**PROBLEM DETAILS**
Write out the text lines of every row below as a numbered list, omitting the pictures and any blank lines.

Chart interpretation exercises
────────

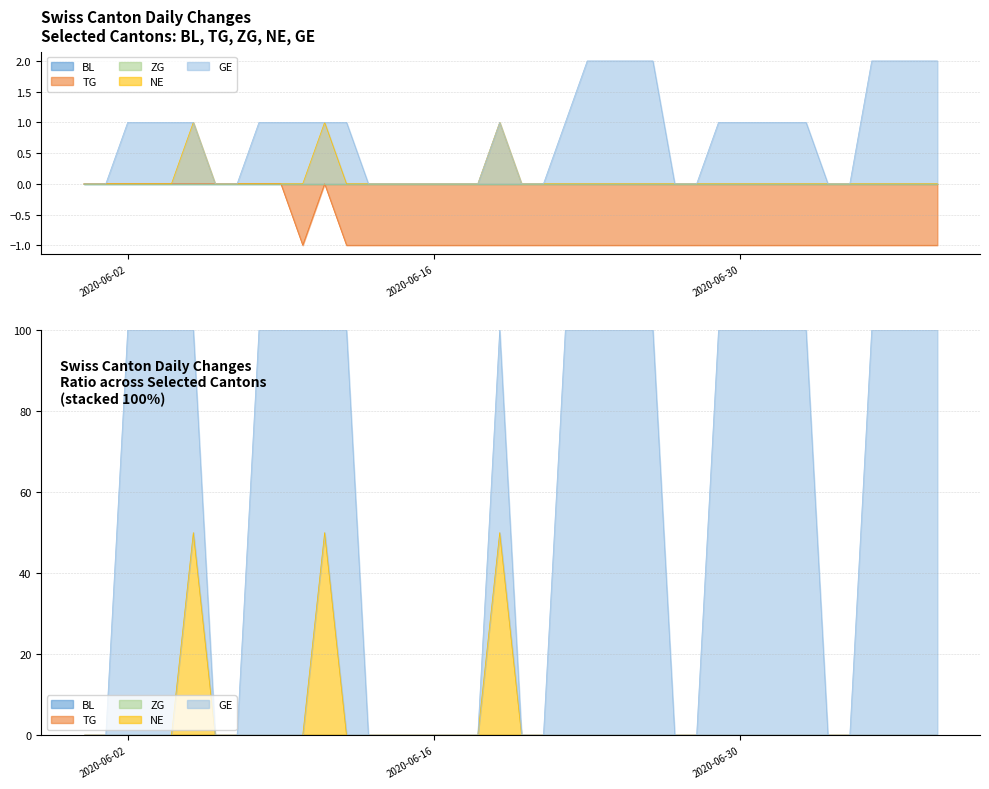

In NE, how many points are higher than both neighbors (excluding endpoints)?

3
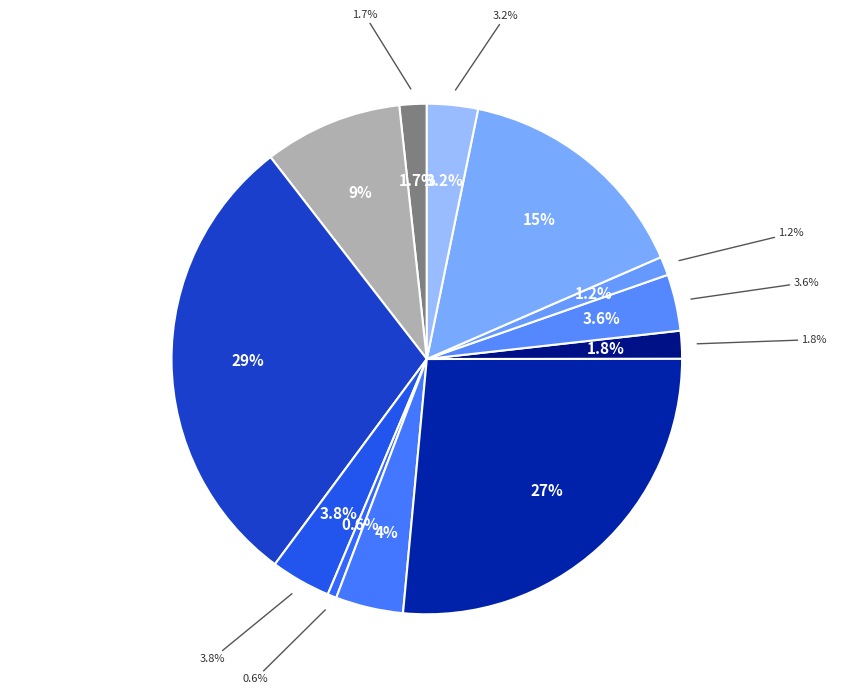

To the nearest percent, what is the difference between the Yellow Tinker, The (4) and Callan Lasses, The (4) slice percentages?

1%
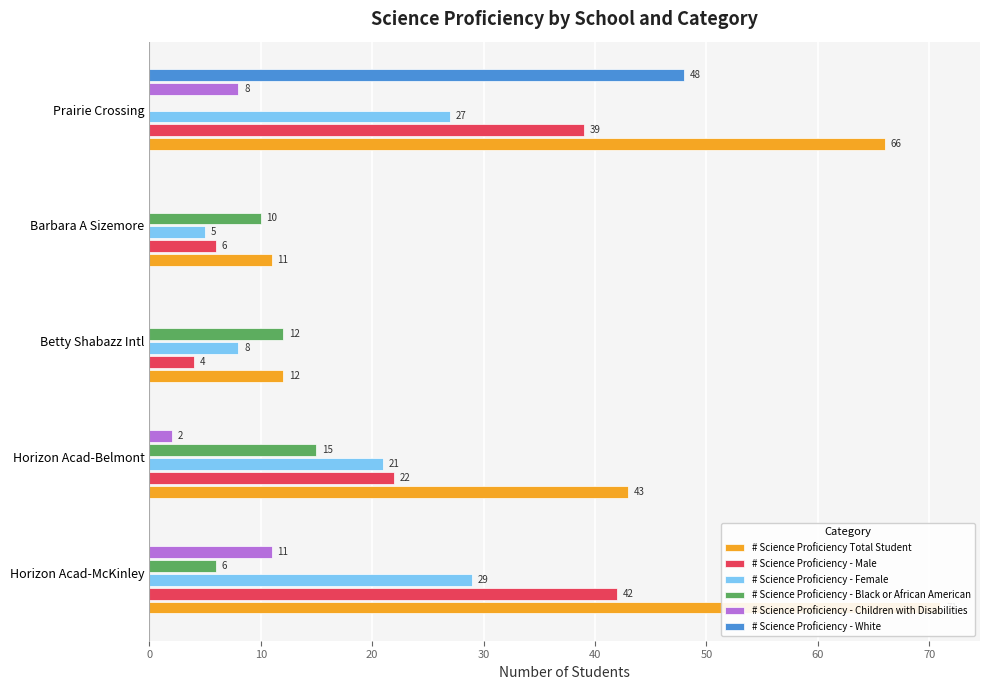

Is the value of # Science Proficiency - Female at Betty Shabazz Intl greater than the value of # Science Proficiency - Black or African American at Betty Shabazz Intl?

No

────────

**YOUR RESPONSE**
1. In NE, how many points are higher than both neighbors (excluding endpoints)?
2. 3
3. To the nearest percent, what is the difference between the Yellow Tinker, The (4) and Callan Lasses, The (4) slice percentages?
4. 1%
5. Is the value of # Science Proficiency - Female at Betty Shabazz Intl greater than the value of # Science Proficiency - Black or African American at Betty Shabazz Intl?
6. No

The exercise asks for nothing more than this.